How to prepare for the emotions of querying

Patrick Hopkins
2 min readSep 18, 2021

[an intro that just delays you from getting the information you want]

  1. Remember what got you here: Most people never write a book. You accomplished something. Have you celebrated? You should.
  2. Make an email account for only queries. This will save you from getting your hopes up when your phone dings, you think an agent has requested pages, and you find your cousin Beth is yet again spamming the family with more pseudoscience about the pandemic, such as that horseshit about iodine curing anything. (Beth, get the shot. Nobody is looking to microchip you. They are, instead, looking to keep you out of the ICU for no good reason.)
  3. Beth didn’t write a book, did she? (No. She wrote a shitty, anti-science email instead.) You did. Really, I ask: Have you celebrated? You should.
  4. Assume you’ll get rejected — because everyone gets rejected. But some people also get accepted. Every time I have queried, I have expected to be rejected, which has made the steady march of rejections a little easier to take. But the only way to get accepted is to risk getting rejected.
  5. Don’t just sit around waiting for agents to get back to you.
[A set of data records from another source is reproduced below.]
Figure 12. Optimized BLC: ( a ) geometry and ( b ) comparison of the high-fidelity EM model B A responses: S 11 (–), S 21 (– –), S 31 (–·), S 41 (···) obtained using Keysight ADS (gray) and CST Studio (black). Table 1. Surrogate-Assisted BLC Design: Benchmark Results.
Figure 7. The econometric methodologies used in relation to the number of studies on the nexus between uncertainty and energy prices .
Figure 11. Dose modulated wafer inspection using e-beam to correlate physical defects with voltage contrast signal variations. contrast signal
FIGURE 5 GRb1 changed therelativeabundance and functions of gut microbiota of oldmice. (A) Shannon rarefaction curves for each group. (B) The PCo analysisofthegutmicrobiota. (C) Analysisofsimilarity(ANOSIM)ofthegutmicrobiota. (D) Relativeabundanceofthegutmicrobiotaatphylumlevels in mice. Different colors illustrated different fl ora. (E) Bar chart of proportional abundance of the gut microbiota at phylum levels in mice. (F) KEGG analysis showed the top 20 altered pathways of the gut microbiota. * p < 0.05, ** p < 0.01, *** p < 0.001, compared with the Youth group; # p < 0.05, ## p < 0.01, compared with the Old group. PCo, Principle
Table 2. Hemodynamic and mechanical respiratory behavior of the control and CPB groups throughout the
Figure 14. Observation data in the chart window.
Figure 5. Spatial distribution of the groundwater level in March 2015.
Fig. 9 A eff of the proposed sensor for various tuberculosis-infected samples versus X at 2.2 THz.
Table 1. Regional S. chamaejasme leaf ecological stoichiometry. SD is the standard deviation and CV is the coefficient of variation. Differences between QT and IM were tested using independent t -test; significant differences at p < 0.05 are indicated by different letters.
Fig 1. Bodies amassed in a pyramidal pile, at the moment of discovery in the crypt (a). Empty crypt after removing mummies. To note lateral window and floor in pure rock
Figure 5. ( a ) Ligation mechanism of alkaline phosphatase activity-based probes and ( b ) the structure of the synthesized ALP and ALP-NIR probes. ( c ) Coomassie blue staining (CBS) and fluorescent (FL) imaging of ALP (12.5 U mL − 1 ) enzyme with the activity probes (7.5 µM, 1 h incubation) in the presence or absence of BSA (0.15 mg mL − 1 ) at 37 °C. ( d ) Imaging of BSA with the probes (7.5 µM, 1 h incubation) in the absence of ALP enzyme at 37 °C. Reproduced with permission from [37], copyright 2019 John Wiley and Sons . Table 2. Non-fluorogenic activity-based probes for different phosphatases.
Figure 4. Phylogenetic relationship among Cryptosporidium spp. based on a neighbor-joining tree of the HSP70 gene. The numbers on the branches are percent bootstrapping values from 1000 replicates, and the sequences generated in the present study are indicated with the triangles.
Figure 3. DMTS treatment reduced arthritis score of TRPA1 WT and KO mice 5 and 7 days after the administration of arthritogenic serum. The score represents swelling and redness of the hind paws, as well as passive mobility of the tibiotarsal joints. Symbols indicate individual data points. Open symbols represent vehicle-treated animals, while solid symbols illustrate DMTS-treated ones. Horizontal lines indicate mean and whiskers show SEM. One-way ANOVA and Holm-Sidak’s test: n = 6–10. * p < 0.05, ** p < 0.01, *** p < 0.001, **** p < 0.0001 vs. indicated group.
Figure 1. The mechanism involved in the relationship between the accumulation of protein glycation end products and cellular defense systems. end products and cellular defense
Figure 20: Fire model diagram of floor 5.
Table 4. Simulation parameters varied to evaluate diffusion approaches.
Take your life back. Write something new. Edit stuff written by members of your writer friend group. (I have one.) You cannot control what agents do, so at least don’t let yourself be controlled by them. Control your life.
  6. Remember that a rejection is not about you — or even your work. A rejection is one agent saying that project is not right for that agent at that time. Your book might be a future best-seller, and querying is a numbers game. I have read hundreds of query interviews, and the vast bulk of writers get an agent after querying several dozen. I have seen more people who queried hundreds of times with multiple manuscripts before getting an agent than people who queried fewer than ten times with one manuscript before getting an agent.
  7. If after ten queries and maybe a month (the pandemic has slowed the publishing world, and agents are part of that world) you have not gotten a request, check your query against my list of common problems. Once you’ve ensured that you have stakes, a genre, an age range, plot clarity, a pitch of sufficient length, etc., holler for help.